In this last closing part, we'll take a look at the operational areas and implications, specifically processes and systems (as we looked at the people side already).
As each week, let's start with a recap on the main principle of frugal supply chains:
We need to re-adopt that frugal mindset that will allow us to utilise resourcefulness again and create economical, social and ecological value simultaneously.
These help us execute on the principles of circular economies: reduce-reuse/repair-recycle/upcycle-retire-regenerate.
Operational processes and metrics have been organised only based on efficiency and on economic value so far, especially in supply chains (for cost/time and resources, but only optimising resources in a linear way, focusing on individual spots of processes or P&L lines in silos). Therefore re-evaluation of value along the value chains is critical, we have to include social and ecological value impact at process/system levels.
The chart here is a summary of those points that we always have to keep in mind at reviewing what we do, like an operational compass.
It can be seen superficial or too high level and straightforward (this is what everyone is saying in the last 5-10 years already, isn't it?!), yet having reviewed many organisations in my professional life, these are easier said then done. In fact, not many can incorporate these in their self-reflection and re-design.
Even those cannot always fulfill completely where they start with a circular design, as managing the whole network with partners, even finding sustainable partnerships, is challenging. Let alone building fully circular setups with frugal mindset (unless you can afford full vertical & horizontal integration, which is highly unlikely if you want to keep efficiency and competitiveness).

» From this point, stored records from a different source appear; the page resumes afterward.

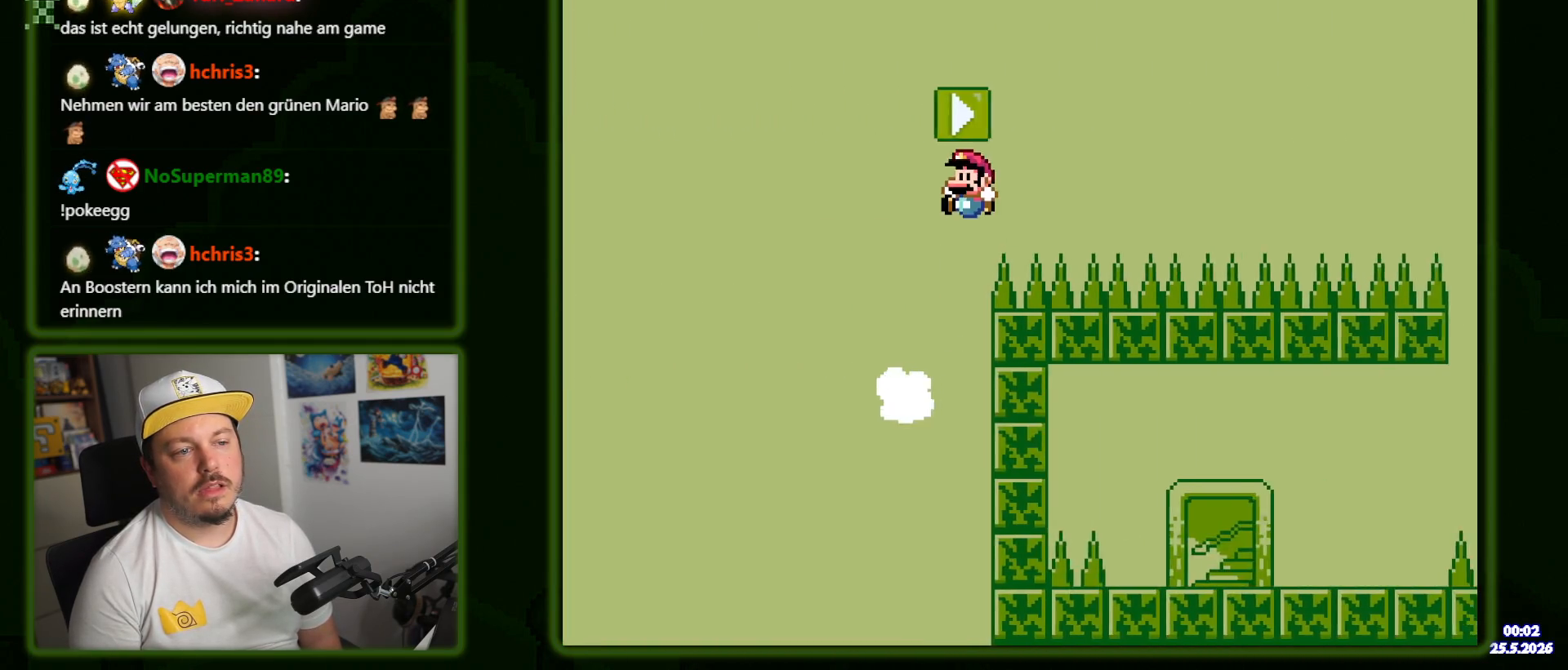
Gameplay with a controller (Nintendo layout); each line is a JSON object with the inputs held at the frame after it. "events" lists button and stick changes between this image and that frame as [ms after this image, input, new state], when the widget could be followed in between. Not read: L3 R3 SELECT.
{"buttons": ["B", "Y", "DPAD_LEFT"], "events": [[83, "DPAD_RIGHT", "down"], [216, "DPAD_RIGHT", "up"], [500, "DPAD_LEFT", "down"]]}
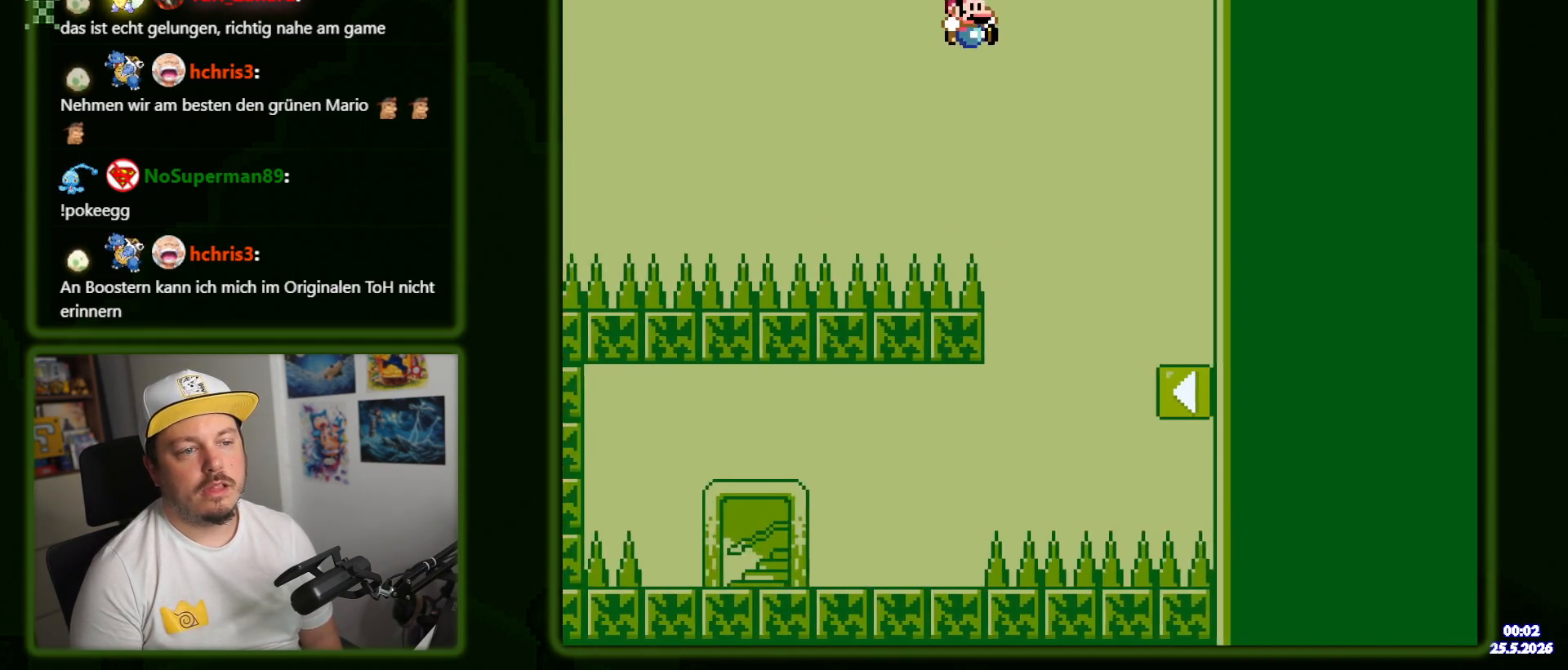
{"buttons": ["B", "Y"], "events": [[166, "DPAD_LEFT", "up"]]}
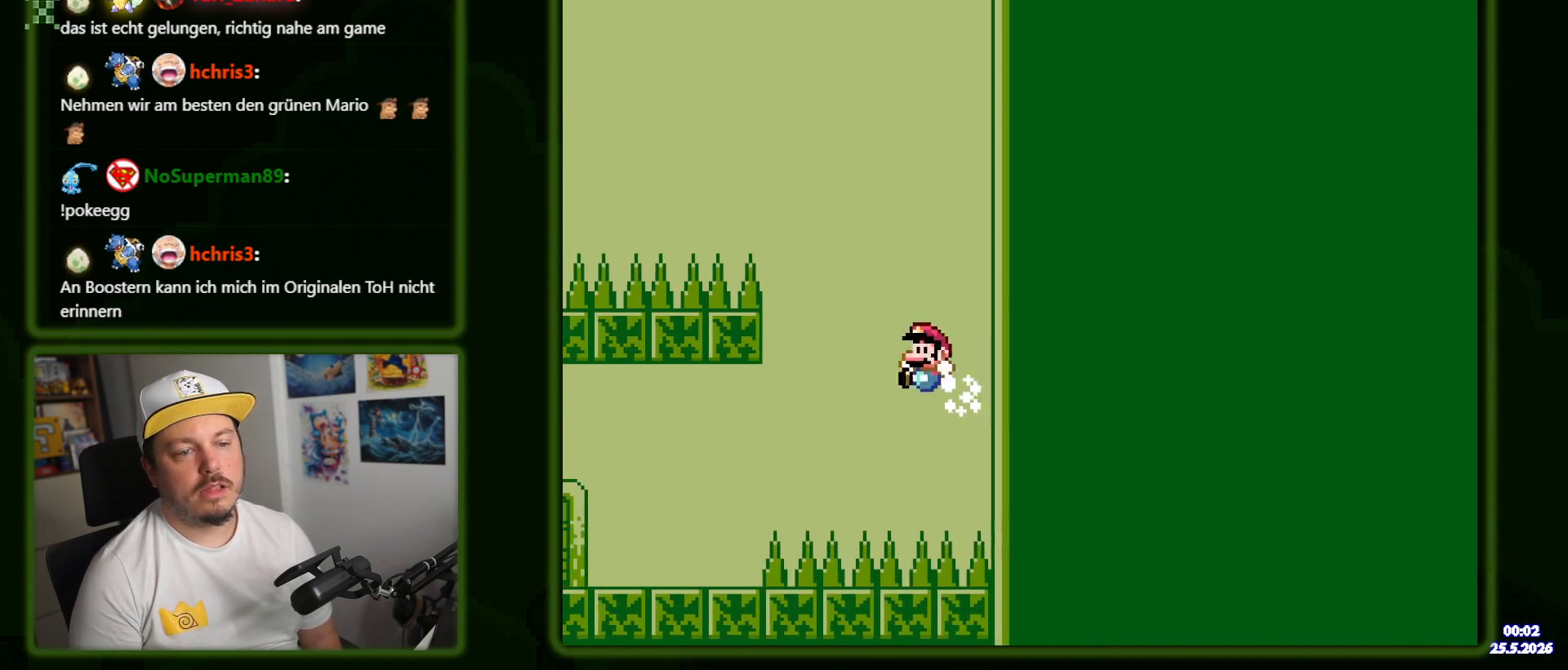
{"buttons": ["Y", "DPAD_UP"]}
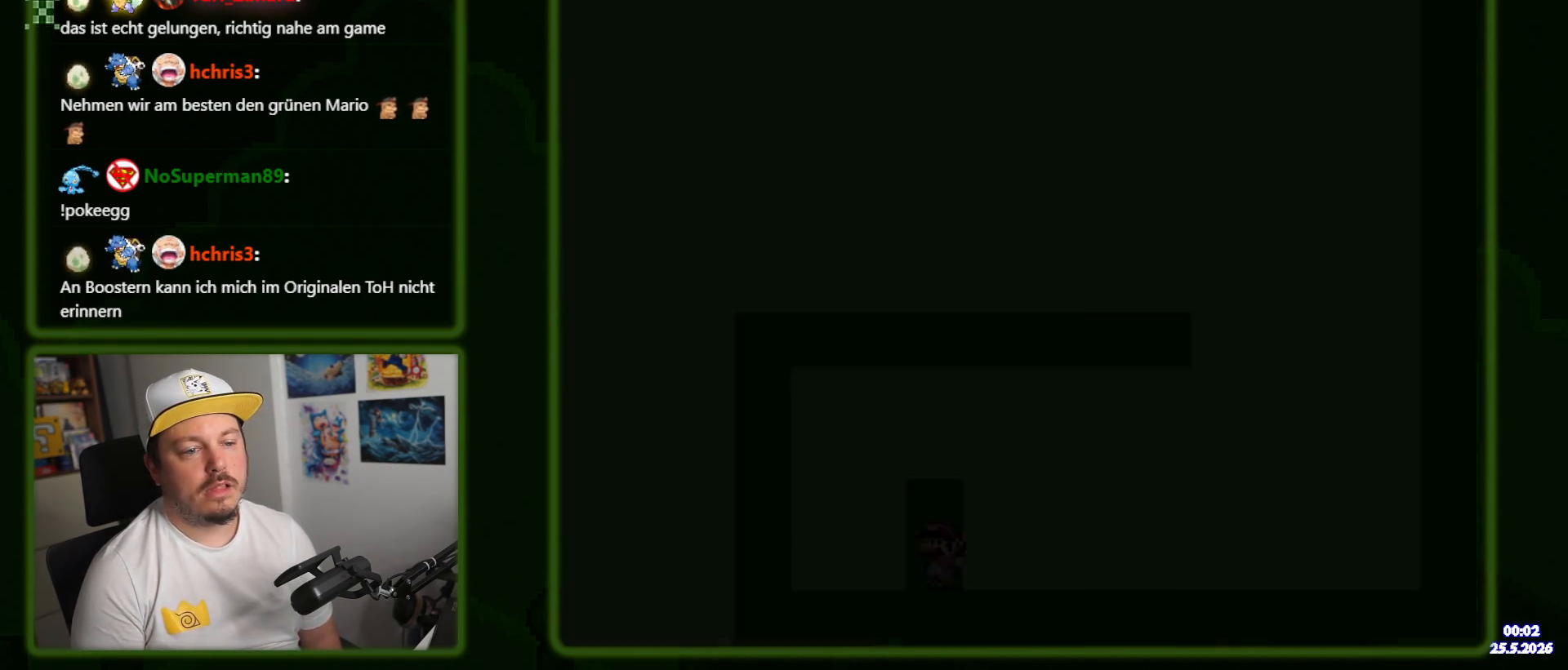
{"buttons": ["Y"], "events": [[33, "DPAD_UP", "up"]]}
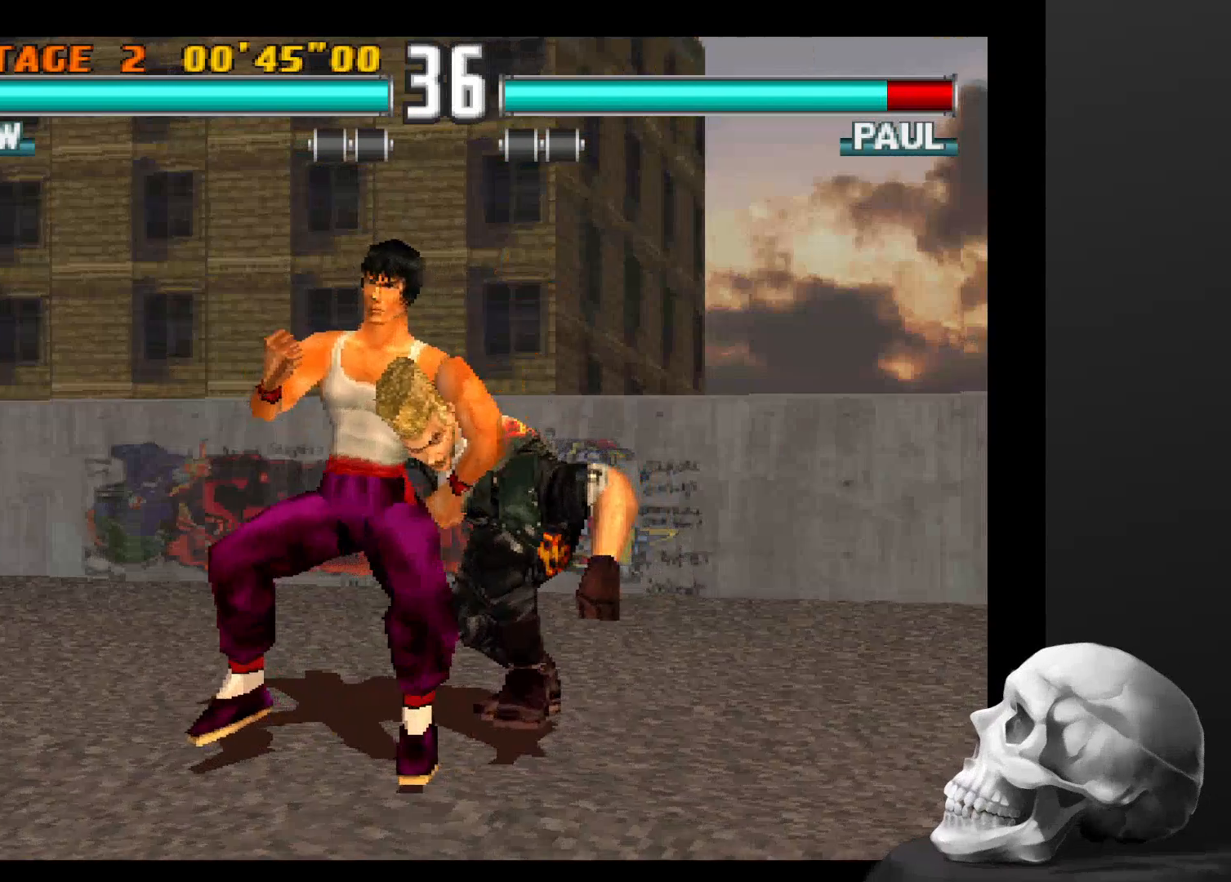
Gameplay with a controller (PlayStation layout); each line is a JSON object with the inputs held at the frame after it. "events" lists button and stick changes between this image and that frame as [ms after this image, input, new state], when the widget could be followed in between. Not read: CROSS DPAD_DOWN DPAD_LEFT DPAD_RIGHT L3 R1 R3 SQUARE.
{"buttons": [], "left_stick": "center", "right_stick": "center", "events": []}
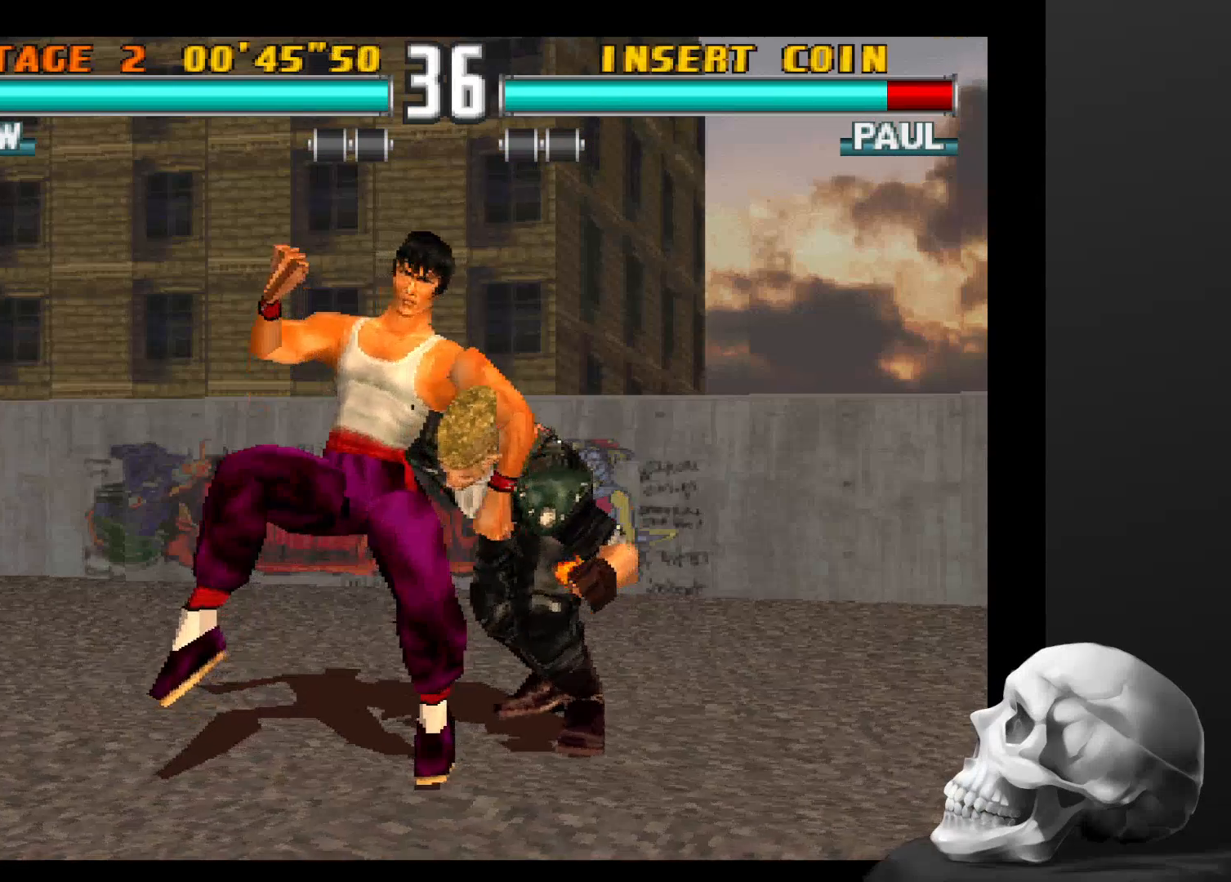
{"buttons": [], "left_stick": "center", "right_stick": "center", "events": [[267, "CIRCLE", "down"], [434, "CIRCLE", "up"]]}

That's why more and more companies need to change to frugal mindset, as this enables the missing operational links for circularity (e.g. material exchanges, links between users of same RM/WIP/PackMat/returned materials/upcycling processes, facilitating platforms etc.) and can become viable to use for a larger community of companies and easier to deploy over time.
What can be done? How to proceed then?
Reviewing these points above, it quickly becomes clear why we need the TVC/TnVC models to support the end-to-end value chain evaluation. Otherwise we would end up seeing increasing cost with missing value points, or placing cost in the wrong evaluation bucket at the wrong source.
But using these tools can quickly show us where we can find value and what next steps we have to take:
Even if you don't want to make huge transformational changes, you can review your process landscape, amend processes & add processes missing (there are missing processes now, even from the SCOR model - if you need the additions, let me know, but based on what I shared so far, you can easily find out which ones are missing). Do include the metrics for social/ecological impact and amend metrics where these should be combined with the economic impact.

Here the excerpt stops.